START Dataset records
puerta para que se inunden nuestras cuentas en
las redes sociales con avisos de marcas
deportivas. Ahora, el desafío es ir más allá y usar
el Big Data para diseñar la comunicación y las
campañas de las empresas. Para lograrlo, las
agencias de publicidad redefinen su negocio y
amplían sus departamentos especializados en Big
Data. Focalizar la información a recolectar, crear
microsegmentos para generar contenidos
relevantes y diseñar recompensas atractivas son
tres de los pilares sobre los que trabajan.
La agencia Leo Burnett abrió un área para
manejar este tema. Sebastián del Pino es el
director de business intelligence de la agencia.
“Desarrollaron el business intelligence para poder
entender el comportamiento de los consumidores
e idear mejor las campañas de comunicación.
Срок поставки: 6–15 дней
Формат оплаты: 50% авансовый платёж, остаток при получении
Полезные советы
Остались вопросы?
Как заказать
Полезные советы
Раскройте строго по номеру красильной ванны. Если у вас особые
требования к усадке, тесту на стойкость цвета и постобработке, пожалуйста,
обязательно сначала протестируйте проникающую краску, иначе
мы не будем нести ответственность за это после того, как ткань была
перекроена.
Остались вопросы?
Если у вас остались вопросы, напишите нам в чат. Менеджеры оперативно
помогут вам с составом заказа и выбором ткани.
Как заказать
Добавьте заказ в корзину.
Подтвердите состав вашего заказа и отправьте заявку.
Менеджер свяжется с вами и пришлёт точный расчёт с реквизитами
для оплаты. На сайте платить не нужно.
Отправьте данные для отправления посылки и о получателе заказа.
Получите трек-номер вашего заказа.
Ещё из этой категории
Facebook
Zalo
END Dataset records
START Dataset records
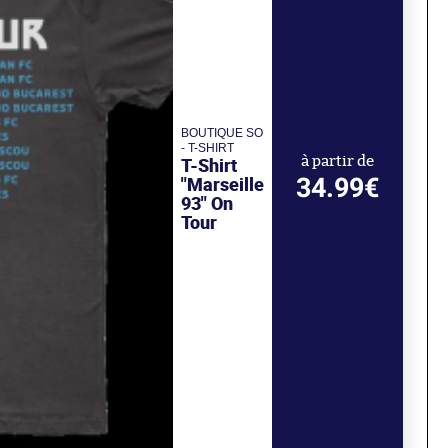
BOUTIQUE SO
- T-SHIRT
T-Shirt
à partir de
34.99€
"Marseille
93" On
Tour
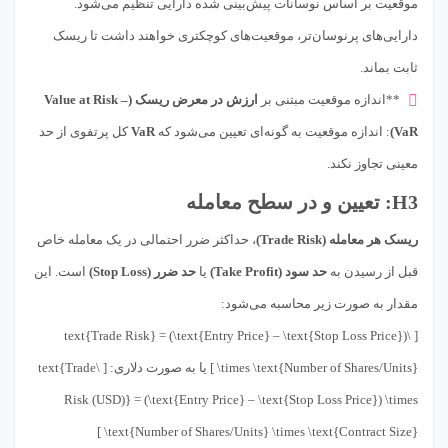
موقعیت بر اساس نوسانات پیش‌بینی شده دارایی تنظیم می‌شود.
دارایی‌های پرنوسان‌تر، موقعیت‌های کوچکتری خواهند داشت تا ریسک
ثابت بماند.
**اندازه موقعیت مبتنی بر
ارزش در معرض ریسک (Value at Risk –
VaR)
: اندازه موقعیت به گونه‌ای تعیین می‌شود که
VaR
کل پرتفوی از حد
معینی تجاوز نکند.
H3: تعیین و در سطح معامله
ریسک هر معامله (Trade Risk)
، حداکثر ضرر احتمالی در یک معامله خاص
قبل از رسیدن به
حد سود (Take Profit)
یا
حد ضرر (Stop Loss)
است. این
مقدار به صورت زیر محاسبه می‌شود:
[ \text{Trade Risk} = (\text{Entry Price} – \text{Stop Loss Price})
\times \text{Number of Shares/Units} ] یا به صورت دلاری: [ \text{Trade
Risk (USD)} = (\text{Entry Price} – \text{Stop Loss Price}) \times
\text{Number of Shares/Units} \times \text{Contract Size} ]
END Dataset records
Work request
In the records, which lines mention the word "ریسک"? Copy those lines.

Answer to the problem
دارایی‌های پرنوسان‌تر، موقعیت‌های کوچکتری خواهند داشت تا ریسک
ارزش در معرض ریسک (Value at Risk –
ریسک هر معامله (Trade Risk)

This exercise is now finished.